▶ [EXTRACT TO READ]:
________________________________________

Shooting in manual mode

Manual mode settings cheatsheet | trudygeorgina.com

Let me start by stating that I'm no photography 'expert'. All I know is it took me a LONG time, a lot of research and even more practice to get to grips with manual mode, and it’s definitely come in handy taking pictures of our travels and family members. My photos have always been the one ‘thing’ I cherish most, so if you’re anything like me you’ll want to benefit from having beautiful, high quality photos to do those precious moments justice.

Since blogging some of my recent travels I’ve had a few emails and comments asking what camera it is that I use, how I edit my photos, etc etc. While valid questions, I feel that no matter how much editing you do or how much you spend on a camera (I’ve spent my fair share on cameras in the past hoping that the fancy new equipment will instantly turn me into a pro and yep, it doesn’t work)… what’s really important, in my opinion, is 1. shooting in manual mode, and 2. understanding natural lighting. It's only since getting used to these two things that I've seen a real improvement in my photos.

This does of course require a DSLR (or an advanced mirror-less/compact that has manual capabilities) but I believe by shooting in manual mode you can get some stunning shots whether you have an entry level DSLR or the Canon 5D Mark IV (which I still can’t afford!)

So here is my extremely basic explanation of those tricky manual mode settings, i.e. the three components which make up the ‘Exposure Triangle’…

 

1. Aperture

What is aperture?

The aperture is the hole in your camera which lets in light.

How is aperture measured?

The size of that hole is measured by the aperture number (aka 'f stop'), i.e. 1.8, 2.0, 2.8… etc.

What affect does aperture have?

The lower the aperture number, the bigger the hole gets and the lighter your image will be. You will also get that beautiful blurry backgound (aka shallow 'depth of field') - but beware shooting at the lowest aperture (aka ‘wide open’) as it becomes more difficult to focus, so you’ll want your subject to be as still as possible. If it’s moving, shoot at a higher aperture.

The higher the aperture number, the smaller the hole in your camera gets and the darker your image will be, and everything will become more focused (which means less of that blurry background if that’s what you’re after)

I think I’ve said ‘hole’ an inappropriate amount of times. Let’s move on…


2. ISO

What is ISO?

ISO is the cameras sensivity towards light.

How is ISO measured?

ISO is measured by the ISO range, i.e. 100, 200, 400, 640, 800, etc.

What affect does ISO have?

The higher the ISO number, the lighter your image will be, and the lower the ISO number, the darker your image will be.

Bear in mind the higher the ISO, the more grain your image will have (professionally referred to as ‘noise’).

When shooting outdoors I usually stick to an ISO of 100 / 200, and tend to control how light my image is via the Aperture & Shutter Speed instead. When shooting indoors I might knock it up a fair bit depending on the light situation.

________________________________________

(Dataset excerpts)
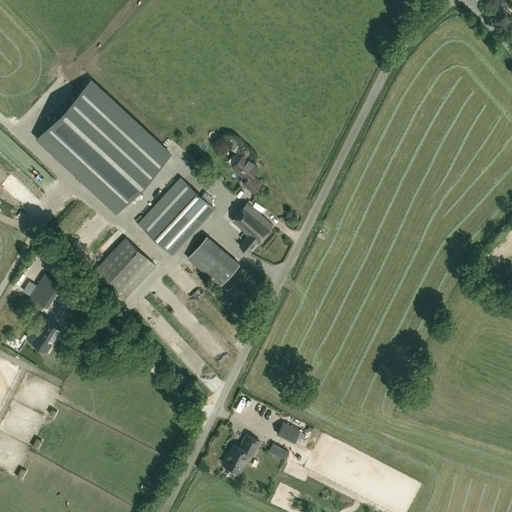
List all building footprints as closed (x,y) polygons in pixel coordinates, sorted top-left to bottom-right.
[(170,153),(159,144),(90,79),(37,137),(117,210),(170,153)] [(253,192),(261,183),(251,174),(258,167),(243,153),(233,164),(247,178),(243,183),(253,192)] [(32,172),(37,182),(48,177),(43,167),(32,172)] [(172,254),(215,208),(181,177),(138,223),(172,254)] [(257,243),(273,225),(248,202),(231,220),(248,235),(239,245),(248,252),(256,243),(257,243)] [(219,284),(238,263),(206,235),(188,256),(219,284)] [(122,299),(155,264),(125,236),(93,272),(122,299)] [(46,304),(61,286),(42,270),(34,278),(35,279),(27,288),(46,304)] [(47,350),(61,327),(45,317),(30,340),(47,350)] [(283,421),(276,434),(283,437),(289,424),(283,421)] [(253,453),(260,440),(246,433),(240,445),(235,443),(228,455),(227,455),(223,462),(240,471),(250,451),(253,453)] [(272,442),(268,451),(285,459),(289,451),(272,442)]
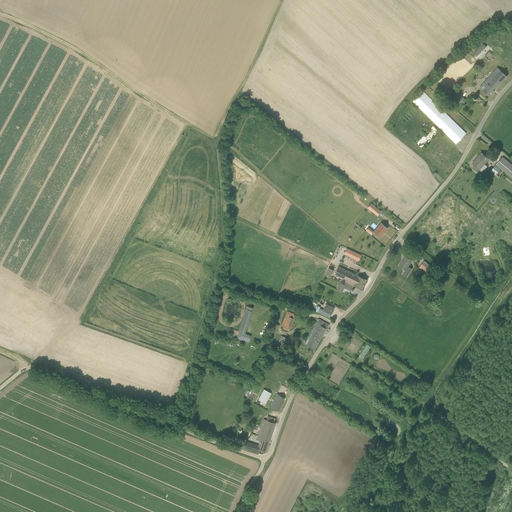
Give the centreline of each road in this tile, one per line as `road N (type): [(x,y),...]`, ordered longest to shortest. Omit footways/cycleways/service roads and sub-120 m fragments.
road 1 (unclassified): [(266,458),(325,342),(511,82)]
road 2 (unclassified): [(0,390),(43,364),(266,458)]
road 3 (track): [(174,422),(225,245),(217,141)]
road 4 (track): [(0,11),(217,141)]
road 5 (track): [(217,141),(282,0)]
road 6 (track): [(337,326),(219,282)]
road 7 (track): [(430,407),(325,342)]
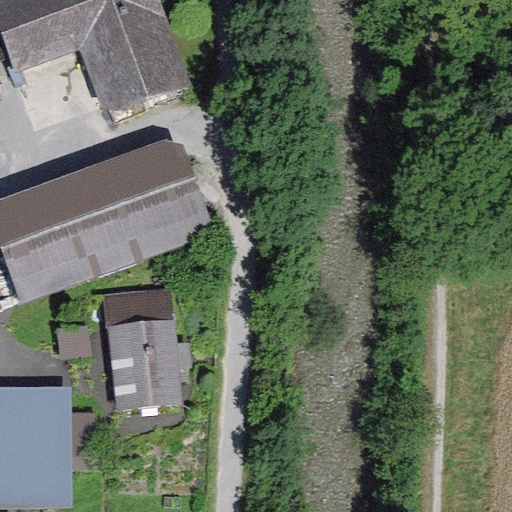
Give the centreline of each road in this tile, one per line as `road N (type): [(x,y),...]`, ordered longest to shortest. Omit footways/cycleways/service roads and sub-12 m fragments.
road 1 (unknown): [(415,0),(439,174),(436,511)]
road 2 (residential): [(0,197),(231,118)]
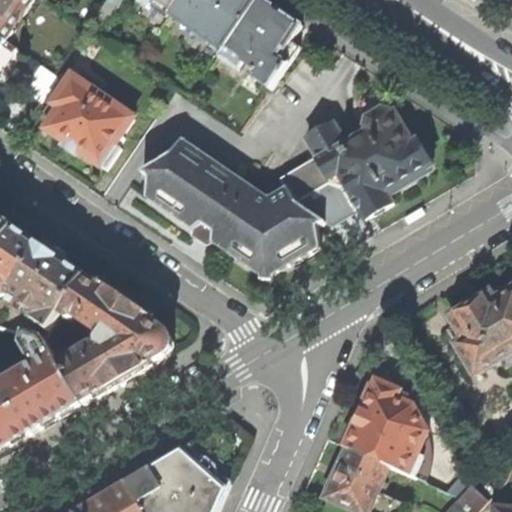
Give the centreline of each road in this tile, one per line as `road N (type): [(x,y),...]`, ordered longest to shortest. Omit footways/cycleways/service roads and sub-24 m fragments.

________________________________________

▶ [EXERCISE A]: List every ISO value that the manual mode guide gives as an example of the ISO range.
▶ [EXERCISE B]:
Answer these questions from the manual mode guide, one per line:
(i) What is the aperture?
(ii) What is grain in an image professionally called?
(iii) What ISO does the writer usually use when shooting outdoors?
▶ [EXERCISE C]: Write out the part of the manual mode guide between "The size of" and "what you’re after)", inclusive.

▶ [EXERCISE RESULT A]: 100, 200, 400, 640, 800

▶ [EXERCISE RESULT B]:
(i) The hole in your camera which lets in light.
(ii) Noise.
(iii) 100 / 200.

▶ [EXERCISE RESULT C]:
The size of that hole is measured by the aperture number (aka 'f stop'), i.e. 1.8, 2.0, 2.8… etc.

What affect does aperture have?

The lower the aperture number, the bigger the hole gets and the lighter your image will be. You will also get that beautiful blurry backgound (aka shallow 'depth of field') - but beware shooting at the lowest aperture (aka ‘wide open’) as it becomes more difficult to focus, so you’ll want your subject to be as still as possible. If it’s moving, shoot at a higher aperture.

The higher the aperture number, the smaller the hole in your camera gets and the darker your image will be, and everything will become more focused (which means less of that blurry background if that’s what you’re after)